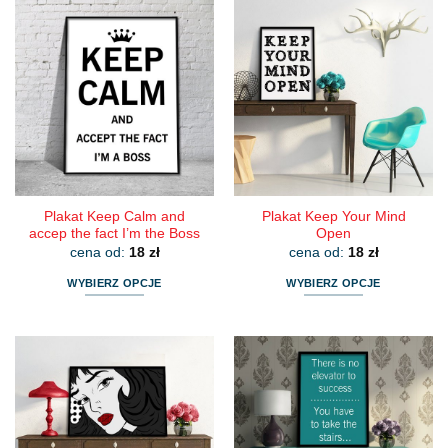
Plakat Keep Calm and
Plakat Keep Your Mind
accep the fact I’m the Boss
Open
cena od:
18
zł
cena od:
18
zł
WYBIERZ OPCJE
WYBIERZ OPCJE
Ten
Ten
produkt
produkt
ma
ma
wiele
wiele
wariantów.
wariantów.
Opcje
Opcje
można
można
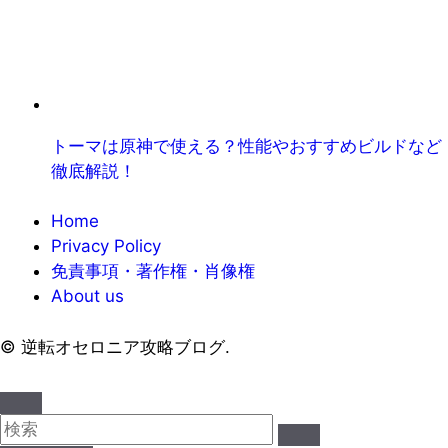
トーマは原神で使える？性能やおすすめビルドなど
徹底解説！
Home
Privacy Policy
免責事項・著作権・肖像権
About us
©
逆転オセロニア攻略ブログ.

☆ ☆ ☆

> [Aim of the task]: The whole listing above, minus its pictures, is what you should write out word for word.

> [Response]:
Plakat Keep Calm and
Plakat Keep Your Mind
accep the fact I’m the Boss
Open
cena od:
18
zł
cena od:
18
zł
WYBIERZ OPCJE
WYBIERZ OPCJE
Ten
Ten
produkt
produkt
ma
ma
wiele
wiele
wariantów.
wariantów.
Opcje
Opcje
można
można
トーマは原神で使える？性能やおすすめビルドなど
徹底解説！
Home
Privacy Policy
免責事項・著作権・肖像権
About us
©
逆転オセロニア攻略ブログ.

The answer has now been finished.